Around the turn of the last century an interest in town planning began to emerge, prompting the Civics Institute of Ireland in 1914 to hold an international competition to develop a plan for Dublin "especially to outline proposals for meeting the housing needs of the population".
The competition attracted a large number of entrants from "leading experts in Ireland, England and America" the institute said at the time, and in 1916 it chose a plan by Patrick Abercrombie, an English architect, who just one year previously had become professor of civic design at the University of Liverpool.
The plan he designed, along with his colleagues Sydney Kelly, and Arthur Kelly, Dublin of the Future, The New Town Plan, was published in book form in 1922.
The civics institute had emphasised the city plan was “not a grandiose scheme for immediate and costly civic improvements.
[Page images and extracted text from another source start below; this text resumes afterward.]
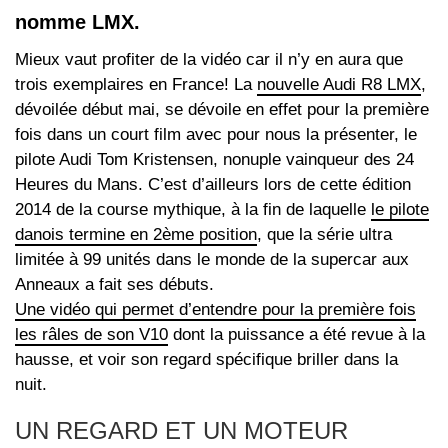
nomme LMX.
Mieux vaut profiter de la vidéo car il n’y en aura que
trois exemplaires en France! La
nouvelle Audi R8 LMX
,
dévoilée début mai, se dévoile en effet pour la première
fois dans un court film avec pour nous la présenter, le
pilote Audi Tom Kristensen, nonuple vainqueur des 24
Heures du Mans. C’est d’ailleurs lors de cette édition
2014 de la course mythique, à la fin de laquelle
le pilote
danois termine en 2ème position
, que la série ultra
limitée à 99 unités dans le monde de la supercar aux
Anneaux a fait ses débuts.
Une vidéo qui permet d’entendre pour la première fois
les râles de son V10
dont la puissance a été revue à la
hausse, et voir son regard spécifique briller dans la
nuit.
UN REGARD ET UN MOTEUR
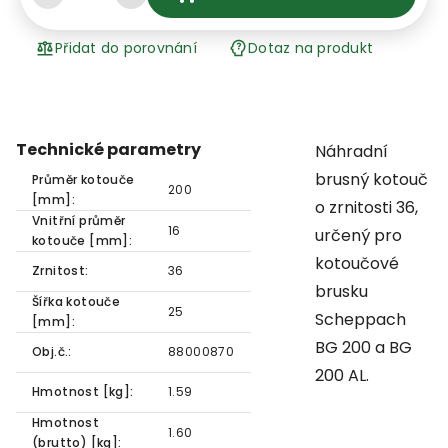
Přidat do porovnání
Dotaz na produkt
Technické parametry
Náhradní
brusný kotouč
Průměr kotouče
200
[mm]:
o zrnitosti 36,
Vnitřní průměr
16
určený pro
kotouče [mm]:
kotoučové
Zrnitost:
36
brusku
Šířka kotouče
25
Scheppach
[mm]:
BG 200 a BG
Obj.č.:
88000870
200 AL.
Hmotnost [kg]:
1.59
Hmotnost
1.60
(brutto) [kg]:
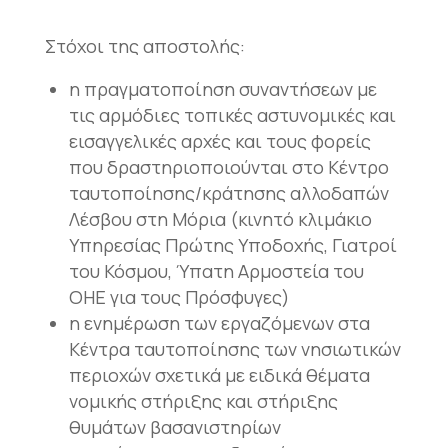
Στόχοι της αποστολής:
η πραγματοποίηση συναντήσεων με
τις αρμόδιες τοπικές αστυνομικές και
εισαγγελικές αρχές και τους φορείς
που δραστηριοποιούνται στο Κέντρο
ταυτοποίησης/κράτησης αλλοδαπών
Λέσβου στη Μόρια (κινητό κλιμάκιο
Υπηρεσίας Πρώτης Υποδοχής, Γιατροί
του Κόσμου, Ύπατη Αρμοστεία του
ΟΗΕ για τους Πρόσφυγες)
η ενημέρωση των εργαζόμενων στα
Κέντρα ταυτοποίησης των νησιωτικών
περιοχών σχετικά με ειδικά θέματα
νομικής στήριξης και στήριξης
θυμάτων βασανιστηρίων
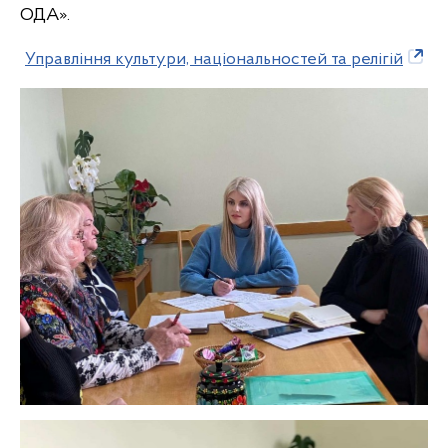
ОДА».
Управління культури, національностей та релігій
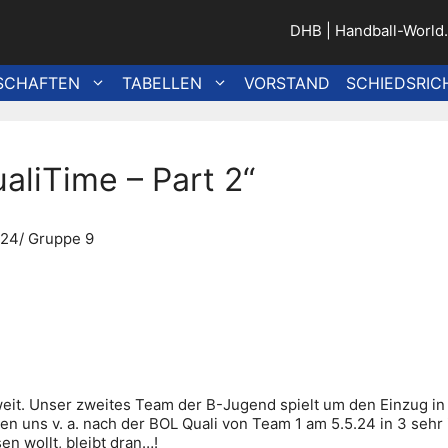
DHB
|
Handball-World
SCHAFTEN
TABELLEN
VORSTAND
SCHIEDSRIC
aliTime – Part 2“
2024/ Gruppe 9
 weit. Unser zweites Team der B-Jugend spielt um den Einzug in 
n uns v. a. nach der BOL Quali von Team 1 am 5.5.24 in 3 sehr
en wollt, bleibt dran…!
On the contrary, as opposed to the present planless and haphazard growth, squalor and extravagance, a city plan would mean a well-reasoned scheme, outlining an economic system of scientific, artistic and hygienic municipal reconstruction and development, providing specially for the conservation of citizen life and natural resources, and the total abolition of slum conditions.”
Cathedral
Some of Abercrombie’s plans did, however, appear to lean towards the grandiose, particularly his new Roman Catholic Cathedral at the top of Capel Street, which would have necessitated the destruction of Henrietta Street as well as plans to demolish much of the north inner city and rebuild it in the Parisian Haussmann style.
His most effective contribution was in his plans for suburban development, particularly around Cabra, Crumlin and Marino, but he had also proposed reclamation of the "flats from Dublin bay" the area of mud or sand around the Tolka estuary and the Irishtown and Sandymount area for development.
While his plans for the Tolka estuary and Sandymount strand never took off, he was not the last to suggest major residential development for the city's east end. While the current docklands development is expected to provide homes for 2,000 people, with 8,000 more on the glass bottle site, the Progressive Democrats had in 2006 produced a plan, superimposing images of skyscrapers from Manhattan to the Middle East, to provide homes for 80,000 on lands owned by Dublin Port.
This plan involved relocating the Port to Drogheda and never went ahead.